The two bring up their own twists of rock, dim red eyes buried in the gnarls, brighter now against the blue. These must be—

The sum-runners jerk inward, lock on, and fit into the sculpted piece, which completes and fills their own puzzle twists. They have traveled across billions of years, then tumbled through a dying universe to find their way back.

But two holes remain unfilled.

Daniel walks past the gory, crystallized remains of Glaucous and Whitlow, and does not know what happened here—or whether it is still happening. He is interested now in what the cats have set upon, just a short distance away. He follows a trail of bloody paw prints steaming on the green, glassy ice. The armillary is cinching in, the bands tightening and whirling faster. A kind of snowy fog covers his feet, his knees, and then his shoulders. The ice is crazing—rising up in chunks. He pushes through, fingers warmed by the sum-runners.

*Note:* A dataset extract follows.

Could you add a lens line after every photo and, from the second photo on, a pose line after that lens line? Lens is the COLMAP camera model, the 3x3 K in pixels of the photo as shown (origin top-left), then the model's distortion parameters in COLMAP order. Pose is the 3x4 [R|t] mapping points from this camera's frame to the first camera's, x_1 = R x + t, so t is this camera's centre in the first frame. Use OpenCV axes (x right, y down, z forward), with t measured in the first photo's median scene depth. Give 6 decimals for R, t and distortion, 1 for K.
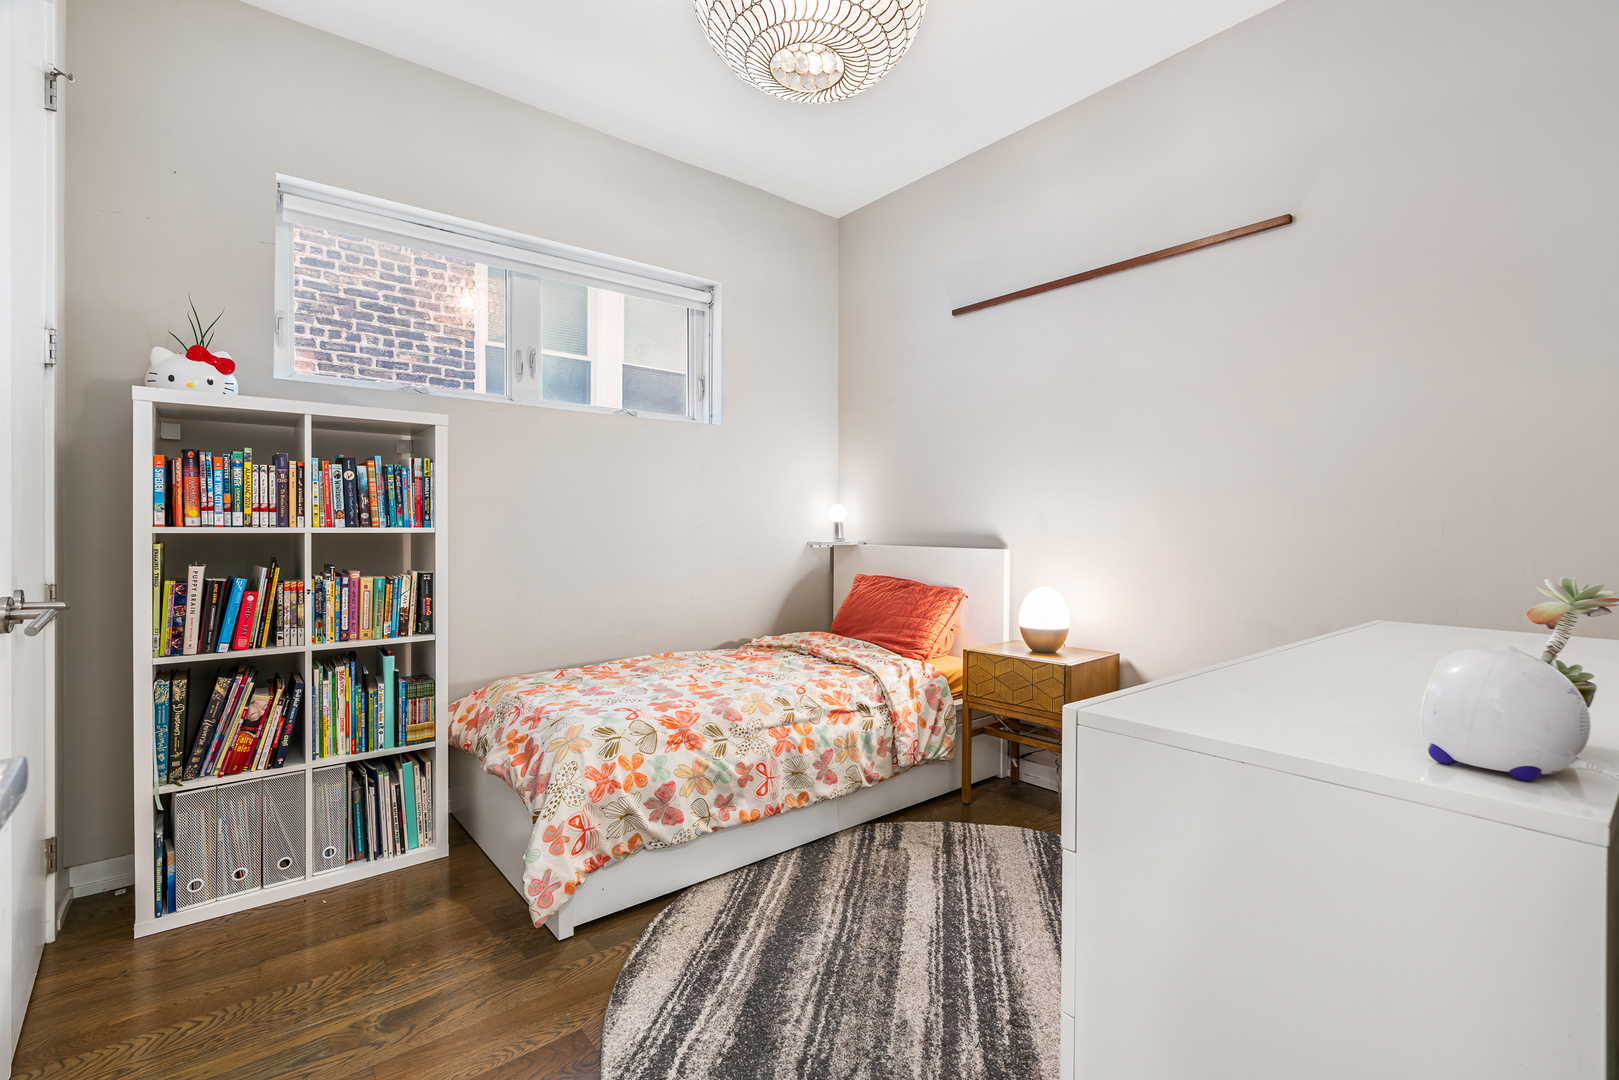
lens RADIAL K [[733.5, 0, 814.3], [0, 733.5, 533.9], [0, 0, 1]] dist [-0.009619, 0.001813]
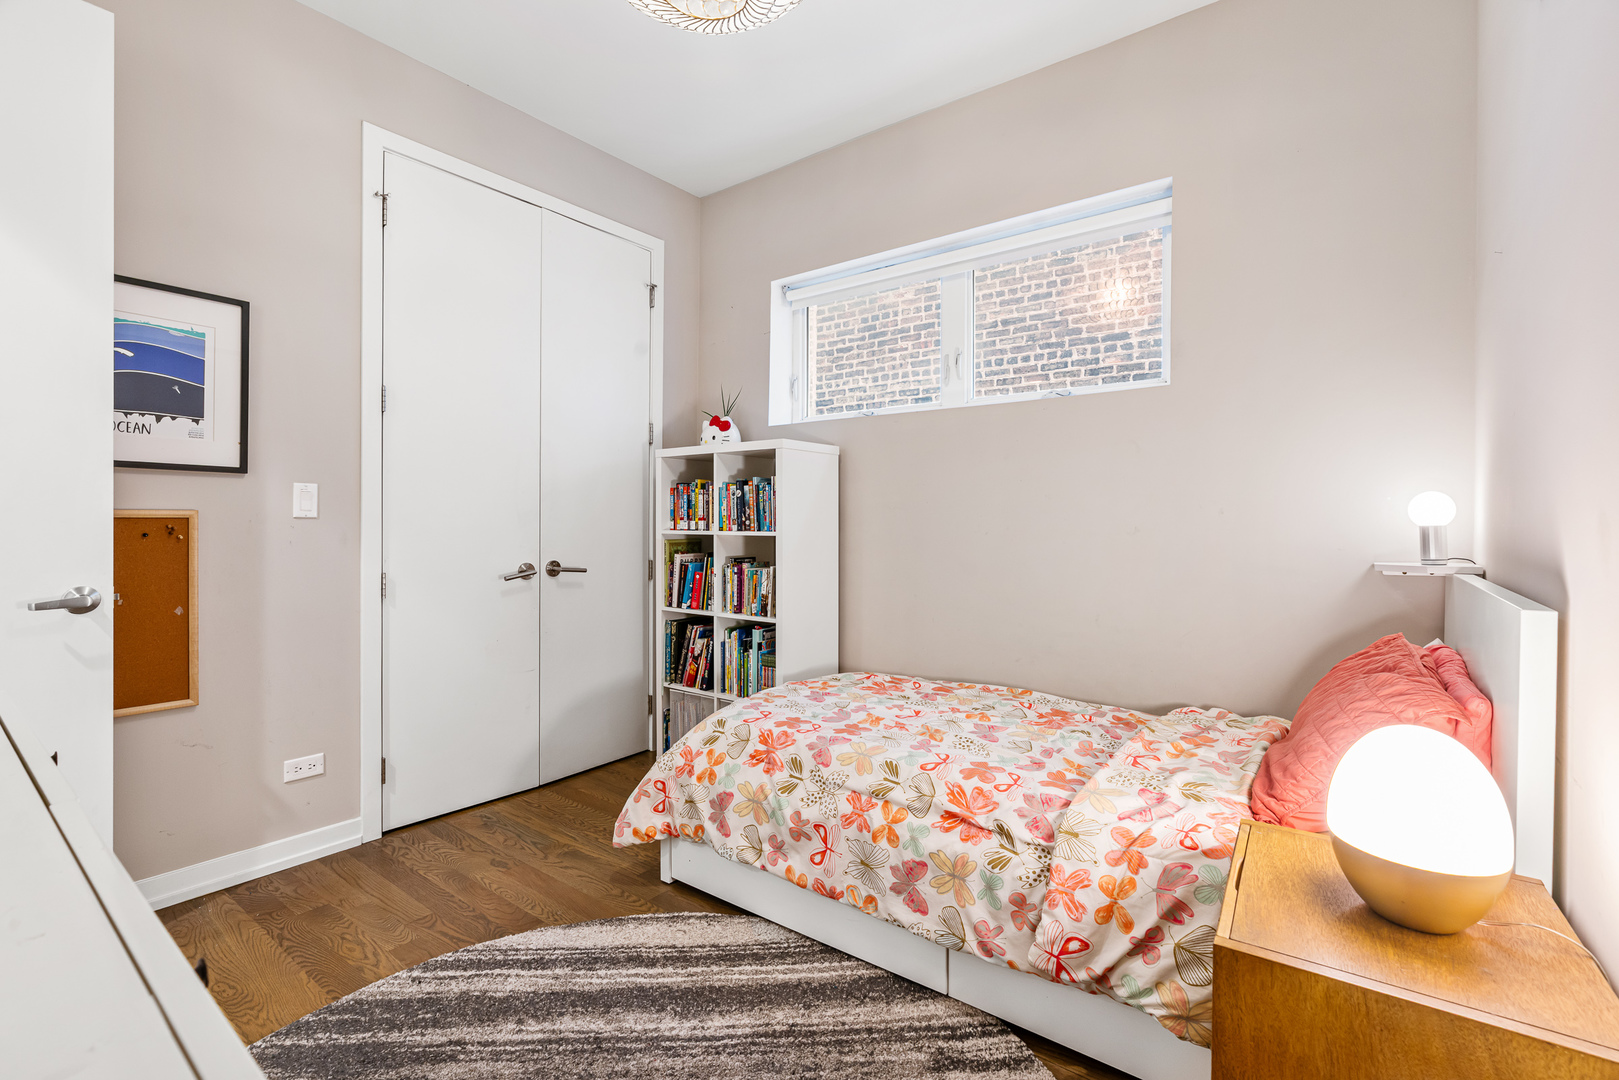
lens RADIAL K [[733.5, 0, 814.9], [0, 733.5, 532.8], [0, 0, 1]] dist [-0.009619, 0.001813]
pose [[0.218660, 0.012057, -0.975727, 0.704091], [-0.010920, 0.999891, 0.009909, -0.019935], [0.975740, 0.008488, 0.218768, 0.798429]]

The cats are at the center, that much he thinks must be true—and for a brief instant, with a fanning of his hands, he looks down to find them hissing and scratching and biting. The cats are killing a small squirming thing in a pit. The process is slow. The thing keeps shaping itself anew, but it can’t escape. Sizzling, steaming pieces of chewed-over theophany skitter across the ice, drawing etched curls of virtual particle-trails.